● Passage shown
——————————

Washington sues man accused of marketing, selling fake COVID-19 vaccine


OLYMPIA, Wash – The State of Washington Friday filed a lawsuit against a business and its owner for selling a COVID-19 vaccine that wasn’t real.

According to the Attorney General Bob Ferguson, North Coast Biologics and owner Johnny Stine were first warned last month and the state sent a cease and desist letter.

The state accuses Stine of violating the Consumer Protection Act by making “unsupported claims about his supposed ‘vaccine’” and that he “administered it to dozens of Washingtonians without taking proper steps to evaluate its safety or effectiveness.”

The state says Stine sold and administered the vaccine to about 30 people for $400 each.

Ferguson says Stine started selling the vaccine on Facebook in early March, right as concerns about COVID-19 began to peak. He apparently claimed to have developed the vaccine in “half a day” and that he tested it on himself and became immune.

——————————

(Stored data entries)
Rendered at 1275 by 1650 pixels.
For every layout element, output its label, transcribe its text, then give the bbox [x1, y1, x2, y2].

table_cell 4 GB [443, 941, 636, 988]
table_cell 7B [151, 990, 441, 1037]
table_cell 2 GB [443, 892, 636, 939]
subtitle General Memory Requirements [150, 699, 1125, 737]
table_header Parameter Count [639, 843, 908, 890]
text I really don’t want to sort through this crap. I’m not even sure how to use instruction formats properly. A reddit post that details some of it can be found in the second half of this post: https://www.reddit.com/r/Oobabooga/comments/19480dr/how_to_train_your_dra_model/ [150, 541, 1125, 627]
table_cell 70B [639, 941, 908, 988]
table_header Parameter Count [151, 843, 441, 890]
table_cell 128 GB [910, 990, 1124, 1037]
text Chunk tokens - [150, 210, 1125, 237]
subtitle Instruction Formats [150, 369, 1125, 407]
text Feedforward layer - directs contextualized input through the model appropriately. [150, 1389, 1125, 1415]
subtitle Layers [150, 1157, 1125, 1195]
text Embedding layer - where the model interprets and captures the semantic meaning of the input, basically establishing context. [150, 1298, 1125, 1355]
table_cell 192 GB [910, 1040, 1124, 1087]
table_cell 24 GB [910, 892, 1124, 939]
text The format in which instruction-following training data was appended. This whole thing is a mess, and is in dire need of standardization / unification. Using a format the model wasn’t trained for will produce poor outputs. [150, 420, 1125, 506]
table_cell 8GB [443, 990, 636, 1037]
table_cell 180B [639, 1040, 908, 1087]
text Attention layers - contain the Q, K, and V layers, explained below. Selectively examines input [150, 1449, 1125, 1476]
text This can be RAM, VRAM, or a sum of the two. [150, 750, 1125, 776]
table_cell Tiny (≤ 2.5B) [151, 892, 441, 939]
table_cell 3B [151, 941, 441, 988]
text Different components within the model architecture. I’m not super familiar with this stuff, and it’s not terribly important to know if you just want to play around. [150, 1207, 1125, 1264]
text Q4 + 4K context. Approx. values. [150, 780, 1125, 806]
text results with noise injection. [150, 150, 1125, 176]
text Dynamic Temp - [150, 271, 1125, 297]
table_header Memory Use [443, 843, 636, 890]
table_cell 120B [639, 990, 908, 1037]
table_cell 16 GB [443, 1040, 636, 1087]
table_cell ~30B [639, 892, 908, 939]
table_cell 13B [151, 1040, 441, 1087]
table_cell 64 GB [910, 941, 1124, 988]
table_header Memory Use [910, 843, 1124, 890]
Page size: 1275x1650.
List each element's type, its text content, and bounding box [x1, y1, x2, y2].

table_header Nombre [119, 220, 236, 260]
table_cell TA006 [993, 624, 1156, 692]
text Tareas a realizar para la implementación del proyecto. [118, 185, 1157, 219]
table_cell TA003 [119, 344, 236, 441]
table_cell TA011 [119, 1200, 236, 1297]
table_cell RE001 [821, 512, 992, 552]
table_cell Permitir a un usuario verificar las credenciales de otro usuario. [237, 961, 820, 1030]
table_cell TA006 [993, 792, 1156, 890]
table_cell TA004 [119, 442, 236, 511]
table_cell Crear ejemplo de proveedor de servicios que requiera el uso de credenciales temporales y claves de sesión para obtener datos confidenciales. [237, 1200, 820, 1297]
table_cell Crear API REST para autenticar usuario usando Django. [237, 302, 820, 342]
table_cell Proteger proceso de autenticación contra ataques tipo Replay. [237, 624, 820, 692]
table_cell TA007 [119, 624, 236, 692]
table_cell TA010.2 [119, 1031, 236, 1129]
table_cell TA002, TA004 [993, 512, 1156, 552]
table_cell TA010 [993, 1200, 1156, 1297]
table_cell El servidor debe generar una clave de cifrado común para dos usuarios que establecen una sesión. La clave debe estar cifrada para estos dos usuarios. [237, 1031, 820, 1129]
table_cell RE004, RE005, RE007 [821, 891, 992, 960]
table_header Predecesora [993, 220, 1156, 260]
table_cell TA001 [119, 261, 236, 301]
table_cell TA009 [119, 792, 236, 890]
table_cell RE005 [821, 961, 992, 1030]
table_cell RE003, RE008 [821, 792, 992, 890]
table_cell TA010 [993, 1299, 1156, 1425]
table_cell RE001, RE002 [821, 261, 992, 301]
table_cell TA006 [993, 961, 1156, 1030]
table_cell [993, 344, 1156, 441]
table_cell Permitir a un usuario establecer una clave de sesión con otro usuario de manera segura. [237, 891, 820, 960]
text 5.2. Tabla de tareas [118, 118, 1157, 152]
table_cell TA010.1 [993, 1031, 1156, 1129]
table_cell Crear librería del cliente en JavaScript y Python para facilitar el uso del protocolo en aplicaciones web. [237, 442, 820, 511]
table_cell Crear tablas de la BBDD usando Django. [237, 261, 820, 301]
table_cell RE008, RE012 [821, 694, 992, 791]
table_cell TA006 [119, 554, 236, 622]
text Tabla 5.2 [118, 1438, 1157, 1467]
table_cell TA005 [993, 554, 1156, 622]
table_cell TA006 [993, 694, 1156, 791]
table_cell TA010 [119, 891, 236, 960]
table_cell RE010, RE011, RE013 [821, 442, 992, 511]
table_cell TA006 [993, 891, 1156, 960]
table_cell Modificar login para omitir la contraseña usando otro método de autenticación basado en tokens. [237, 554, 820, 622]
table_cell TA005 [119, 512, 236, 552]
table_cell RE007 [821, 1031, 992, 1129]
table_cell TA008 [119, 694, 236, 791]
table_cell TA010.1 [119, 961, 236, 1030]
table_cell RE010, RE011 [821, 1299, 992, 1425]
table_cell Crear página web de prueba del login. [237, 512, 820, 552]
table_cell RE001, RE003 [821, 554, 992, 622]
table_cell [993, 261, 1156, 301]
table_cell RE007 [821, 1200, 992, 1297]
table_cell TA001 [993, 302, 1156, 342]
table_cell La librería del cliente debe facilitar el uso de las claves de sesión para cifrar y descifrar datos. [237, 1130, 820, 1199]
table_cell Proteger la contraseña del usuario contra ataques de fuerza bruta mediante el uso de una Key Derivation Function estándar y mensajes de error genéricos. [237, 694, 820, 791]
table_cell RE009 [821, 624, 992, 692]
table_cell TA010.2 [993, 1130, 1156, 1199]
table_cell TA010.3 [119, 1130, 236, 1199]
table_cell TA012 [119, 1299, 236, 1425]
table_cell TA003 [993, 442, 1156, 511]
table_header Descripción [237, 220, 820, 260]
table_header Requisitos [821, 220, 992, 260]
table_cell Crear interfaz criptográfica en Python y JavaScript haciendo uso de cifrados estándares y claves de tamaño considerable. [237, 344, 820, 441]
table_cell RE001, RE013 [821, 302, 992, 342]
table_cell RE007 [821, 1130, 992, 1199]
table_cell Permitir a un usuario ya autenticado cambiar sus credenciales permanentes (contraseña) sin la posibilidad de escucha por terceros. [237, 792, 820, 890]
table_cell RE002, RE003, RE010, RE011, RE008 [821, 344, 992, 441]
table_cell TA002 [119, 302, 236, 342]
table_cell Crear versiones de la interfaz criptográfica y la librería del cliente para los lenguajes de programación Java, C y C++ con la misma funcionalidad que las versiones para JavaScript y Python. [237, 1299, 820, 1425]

——————————

● Tasks to carry out
1. In the news story about the fake COVID-19 vaccine, how much did each person pay for it?
2. Please resume the news story about the fake COVID-19 vaccine from the point where it stops.
These records have no connection to the news story about the fake COVID-19 vaccine.

● Numbered responses
1. $400 each.

2.
The state says Stine posted, “coronaviruses are easy as [expletive] to make a vaccine against.”

“Mr. Stine sold this so-called ‘vaccine’ to people in Washington who are frightened and more apt to look for a miracle cure in the midst of a worldwide pandemic,” Ferguson said in a news release. “This is not only morally wrong – it’s illegal.”

The state says the company describes itself as an “antibody discovery company”, but that its business license was dissolved in 2012.

The state wants the court to award civil penalties, restitution and attorney’s costs and fees.